- **What to do**
1. Write out the part of the forum thread about the Canton gas station robbery, starting with "Was the clerk" and going on through "(Jul 4, 2014)".
2. Write what comes next in the forum thread about the Canton gas station robbery, picking up after its last line.

Provided passage: Begin

# Store clerk kills 2 masked robbery suspects at the Marathon Gas Station in Canton OH



## AquaHull (Jun 10, 2012)

Store clerk kills two masked robbery suspects at the Marathon Gas Station on 9th St. SW in Canton - newsnet5.com Cleveland

As Meat Loaf says.2 out of 3 ain't bad.::clapping::

Notice how 'Pinkie" shot the heck out of the garbage can before crawling away.


----------



## Arklatex (May 24, 2014)

Was the clerk white? If he was then get ready for more riots. They was jus tryin ta get em sum blunt wraps an scrilla main.


----------



## GasholeWillie (Jul 4, 2014)

Plenty of spots in that neck of the woods, you can not get inside to buy anything after dark. All transactions are for fuel only by CC or cash through the rollout drawer.


----------



## BagLady (Feb 3, 2014)

Takes one hell of a Man to do what that clerk did, while being wounded.


----------



## bigwheel (Sep 22, 2014)

Hurrah for the good guy. Can't seem to make the movie work.


----------



## AquaHull (Jun 10, 2012)

I had to disable my virus protection to get it to play. YMMV


----------



## DerBiermeister (Aug 15, 2014)

Toward the end of the video, the other store owner seemed to be trying to justify the holdup by those scumbags. What the hell is wrong with people today?


----------



## Denton (Sep 18, 2012)

DerBiermeister said:


> Toward the end of the video, the other store owner seemed to be trying to justify the holdup by those scumbags. What the hell is wrong with people today?

Provided passage: End
Listed entries: Begin

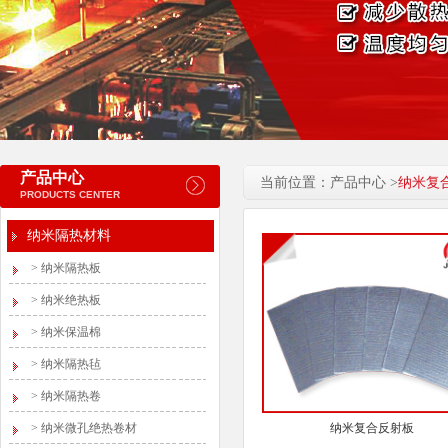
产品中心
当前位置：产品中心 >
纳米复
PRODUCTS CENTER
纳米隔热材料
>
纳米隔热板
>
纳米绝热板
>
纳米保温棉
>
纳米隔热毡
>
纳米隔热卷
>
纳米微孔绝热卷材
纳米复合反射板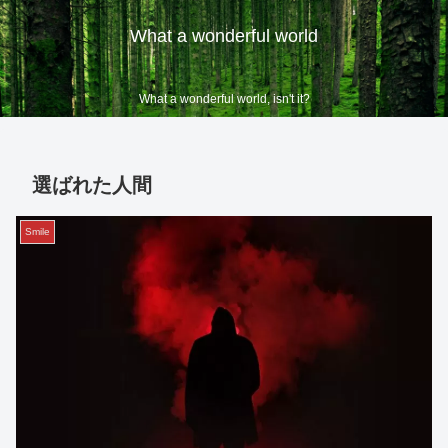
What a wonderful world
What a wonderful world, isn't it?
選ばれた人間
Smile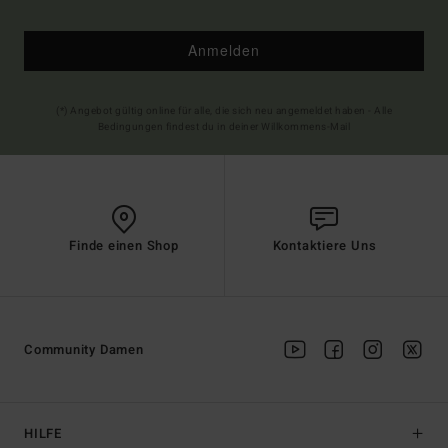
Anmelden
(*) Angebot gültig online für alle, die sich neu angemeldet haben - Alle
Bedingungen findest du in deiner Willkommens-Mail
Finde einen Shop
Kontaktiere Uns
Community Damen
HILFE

Listed entries: End

- **Results of the tasks**
1.
Was the clerk white? If he was then get ready for more riots. They was jus tryin ta get em sum blunt wraps an scrilla main.


----------



## GasholeWillie (Jul 4, 2014)

2.
No doubt.
I know which store I would patronize and which I would not.

If I were a thug, I would know which store to target and which to avoid.


----------



## mcangus (Jun 3, 2014)

If someone gets update, please post them up. Thanks.


----------



## paraquack (Mar 1, 2013)

Two down, how many more to go. 
Remember how Obumer said Trayvon could have been his son? Does that explain why Obumer is the way he is?


----------



## BagLady (Feb 3, 2014)

paraquack said:


> Two down, how many more to go.
> Remember how Obumer said Trayvon could have been his son? Does that explain why Obumer is the way he is?


No explanation for him! Bring on the Monkeys!!


----------



## Camel923 (Aug 13, 2014)

Hooray for the clerk. That is two scumbags less the rest of us have to contend with.


----------



## paraquack (Mar 1, 2013)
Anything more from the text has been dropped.